## Objectives
(a) According to the JVM guide, which class loader is the only one written in native code?
(b) Pick up the JVM guide after its final sentence and carry it forward.

Java Virtual Machine: the Essential Guide

October 8th, 2014 - By Alexey Zhebel

Introduction

Java Virtual Machine (JVM) is an execution environment for Java applications. In the general sense, the JVM is an abstract computing machine defined by a specification, which is designed to interpret bytecode that is compiled from Java source code. More commonly, the JVM refers to the concrete implementation of this specification with a strict instruction set and a comprehensive memory model. It can also refer to the runtime instance of the software implementation. The primary reference implementation of the JVM is HotSpot.

The JVM specification ensures that any implementation is able to interpret bytecode in exactly the same way. It can be implemented as a process, a standalone Java OS, or a processor chip that executes bytecode directly. Most commonly known JVMs are software implementations that run as processes on popular platforms (Windows, OS X, Linux, Solaris, etc.).

The architecture of the JVM enables detailed control over the actions that a Java application performs. It runs in a sandbox environment and ensures that the application does not have access to the local file system, processes, and networking without proper permission. In case of remote execution, code should be signed with a certificate.

Besides interpreting Java bytecode, most software implementations of the JVM include a just-in-time (JIT) compiler that generates machine code for frequently used methods. Machine code is the native language of the CPU and can be executed much faster than interpreting bytecode.

You do not need to understand how the JVM works to develop or run Java applications. However, you can avoid many performance problems that are in fact straightforward if you do have some understanding.

Architecture

The JVM specification defines the subsystems and their external behavior. The JVM has the following major subsystems:

Class Loader. Responsible for reading Java source code and loading classes into the data areas.
Execution Engine. Responsible for executing instructions from the data areas.

The data areas occupy memory that is allocated by the JVM from the underlying OS.

Class Loader

The JVM uses different class loaders organized into the following hierarchy:

The bootstrap class loader is the parent for other class loaders. It loads the core Java libraries and is the only one written in native code.
The extension class loader is a child of the bootstrap class loader. It loads the extension libraries.
The system class loader is a child of the extension class loader. It loads the application class files that are found in the classpath.
A user-defined class loader is a child of the system class loader or another user-defined class loader.

[Lines excerpted from a collection]
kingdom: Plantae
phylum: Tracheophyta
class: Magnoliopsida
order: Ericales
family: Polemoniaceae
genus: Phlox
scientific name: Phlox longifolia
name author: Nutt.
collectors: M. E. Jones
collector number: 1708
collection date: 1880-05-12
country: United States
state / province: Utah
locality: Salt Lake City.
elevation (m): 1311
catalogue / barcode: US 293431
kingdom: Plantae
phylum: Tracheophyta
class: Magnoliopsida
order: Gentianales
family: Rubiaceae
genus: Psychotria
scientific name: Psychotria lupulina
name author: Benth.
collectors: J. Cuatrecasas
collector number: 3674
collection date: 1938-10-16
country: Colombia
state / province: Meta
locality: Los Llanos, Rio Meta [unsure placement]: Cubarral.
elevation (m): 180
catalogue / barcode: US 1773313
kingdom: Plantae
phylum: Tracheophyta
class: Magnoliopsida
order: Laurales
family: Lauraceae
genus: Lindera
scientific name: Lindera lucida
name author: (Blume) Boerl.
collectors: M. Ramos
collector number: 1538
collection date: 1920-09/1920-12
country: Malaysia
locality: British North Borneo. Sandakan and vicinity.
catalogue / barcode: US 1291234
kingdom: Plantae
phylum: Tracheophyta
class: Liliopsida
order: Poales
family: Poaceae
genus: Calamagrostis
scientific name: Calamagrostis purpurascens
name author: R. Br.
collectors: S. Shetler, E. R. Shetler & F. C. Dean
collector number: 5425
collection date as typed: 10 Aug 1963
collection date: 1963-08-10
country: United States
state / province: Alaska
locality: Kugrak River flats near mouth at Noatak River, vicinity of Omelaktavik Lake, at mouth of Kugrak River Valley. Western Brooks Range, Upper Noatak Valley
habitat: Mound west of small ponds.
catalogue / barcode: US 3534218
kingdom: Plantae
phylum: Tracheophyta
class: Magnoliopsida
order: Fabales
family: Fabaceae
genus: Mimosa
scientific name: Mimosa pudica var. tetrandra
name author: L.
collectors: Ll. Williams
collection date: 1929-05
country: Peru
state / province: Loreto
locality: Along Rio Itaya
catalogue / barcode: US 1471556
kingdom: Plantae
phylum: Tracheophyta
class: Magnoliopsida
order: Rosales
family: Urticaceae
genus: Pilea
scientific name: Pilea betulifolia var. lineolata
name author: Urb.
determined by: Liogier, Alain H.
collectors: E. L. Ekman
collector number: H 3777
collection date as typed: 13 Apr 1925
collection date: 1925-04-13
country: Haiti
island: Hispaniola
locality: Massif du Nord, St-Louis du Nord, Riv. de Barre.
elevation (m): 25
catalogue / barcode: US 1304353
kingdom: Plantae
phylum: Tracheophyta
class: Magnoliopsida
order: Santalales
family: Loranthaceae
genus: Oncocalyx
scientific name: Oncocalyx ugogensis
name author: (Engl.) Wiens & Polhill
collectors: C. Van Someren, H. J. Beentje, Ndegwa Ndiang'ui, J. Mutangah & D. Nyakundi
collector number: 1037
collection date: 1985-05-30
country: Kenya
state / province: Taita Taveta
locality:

## Answers to the exercise
(a) The bootstrap class loader.

(b)
When a class loader receives a request to load a class, it checks the cache to see if the class has already been loaded, then delegates the request to the parent. If the parent fails to load the class, then the child attempts to load the class itself. A child class loader can check the cache of the parent class loader, but the parent cannot see classes loaded by the child. The design is such because a child class loader should not be allowed to load classes that are already loaded by its parent.

Execution Engine

The execution engine executes commands from the bytecode loaded into the data areas one by one. To make the bytecode commands readable to the machine, the execution engine uses two methods.

Interpretation. The execution engine changes each command to machine language as it is encountered.
Just-in-time (JIT) compilation. If a method is used frequently, the execution engine compiles it to native code and stores it in the cache. After that, all commands associated with this method are executed directly without interpretation.

Although JIT compilation takes more time than interpretation, it is done only once for a method that might get called thousands of times. Running such method as native code saves a lot of execution time compared to interpreting each command one by one every time it is encountered.

JIT compilation is not a requirement of the JVM specification, and it is not the only technique that is used to improve JVM performance. The specification defines only which bytecode commands relate to which native code; it is up to the implementation to define how the execution engine actually performs this conversion.

Memory Model

The Java memory model is built on the concept of automatic memory management. When an object is no longer referenced by an application, a garbage collector discards it and this frees up memory. This is different from many other programming languages, where you have to manually unload the object from memory.

The JVM allocates memory from the underlying OS and separates it into the following areas.

Heap Space. This is a shared memory area used to hold the objects that a garbage collector scans.
Method Area. This area was previously known as the permanent generation where loaded classes were stored. It has recently been removed from the JVM, and classes are now loaded as metadata to native memory of the underlying OS.
Native Area. This area holds references and variables of primitive types.

Breaking the heap up into generations ensures efficient memory management because the garbage collector does not need to scan the whole heap. Most objects live for a very short time, and those that survive longer will likely not need to be discarded at all until the application terminates.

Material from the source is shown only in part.